Problem to work on ▸ Among the entries below, take the line with "Document page, 2001x1125 pixels." and the line with "List each element's", and output them and every line between them exactly, with nothing else.

Working data ▸
┄┄┄┄┄┄┄┄┄┄

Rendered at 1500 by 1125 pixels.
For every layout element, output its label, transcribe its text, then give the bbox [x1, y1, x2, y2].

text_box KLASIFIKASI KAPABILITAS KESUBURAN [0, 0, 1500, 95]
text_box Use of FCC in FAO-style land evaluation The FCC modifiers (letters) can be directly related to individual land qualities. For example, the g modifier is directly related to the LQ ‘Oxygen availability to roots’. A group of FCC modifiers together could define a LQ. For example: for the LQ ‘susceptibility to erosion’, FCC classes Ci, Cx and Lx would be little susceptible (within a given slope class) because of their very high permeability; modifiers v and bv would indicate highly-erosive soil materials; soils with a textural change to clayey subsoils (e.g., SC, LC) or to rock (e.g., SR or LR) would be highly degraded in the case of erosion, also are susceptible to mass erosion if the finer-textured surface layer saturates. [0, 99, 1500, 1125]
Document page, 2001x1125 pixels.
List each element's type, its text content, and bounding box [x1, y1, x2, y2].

┄┄┄┄┄┄┄┄┄┄

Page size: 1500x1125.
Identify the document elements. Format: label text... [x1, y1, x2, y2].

┄┄┄┄┄┄┄┄┄┄

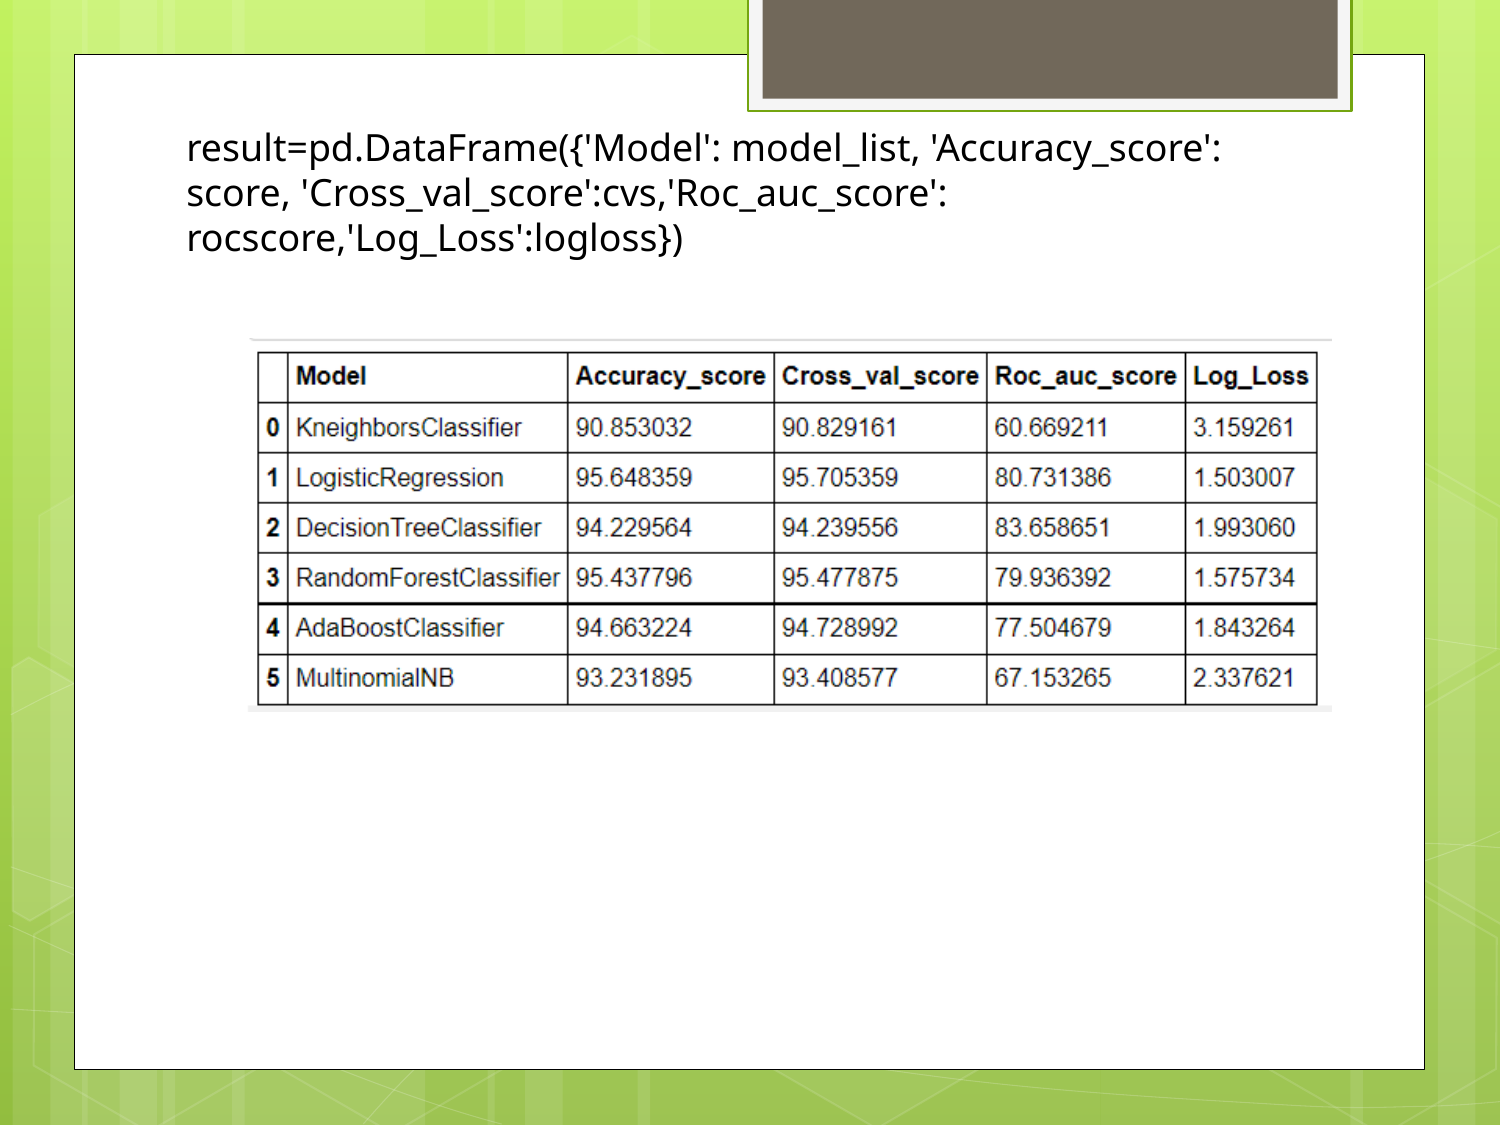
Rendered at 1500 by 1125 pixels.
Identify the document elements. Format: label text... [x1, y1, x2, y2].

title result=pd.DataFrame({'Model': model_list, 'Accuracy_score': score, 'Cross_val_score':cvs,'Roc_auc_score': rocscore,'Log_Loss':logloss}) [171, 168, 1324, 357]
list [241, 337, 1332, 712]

┄┄┄┄┄┄┄┄┄┄

Written solution ▸
Document page, 2001x1125 pixels.
List each element's type, its text content, and bounding box [x1, y1, x2, y2].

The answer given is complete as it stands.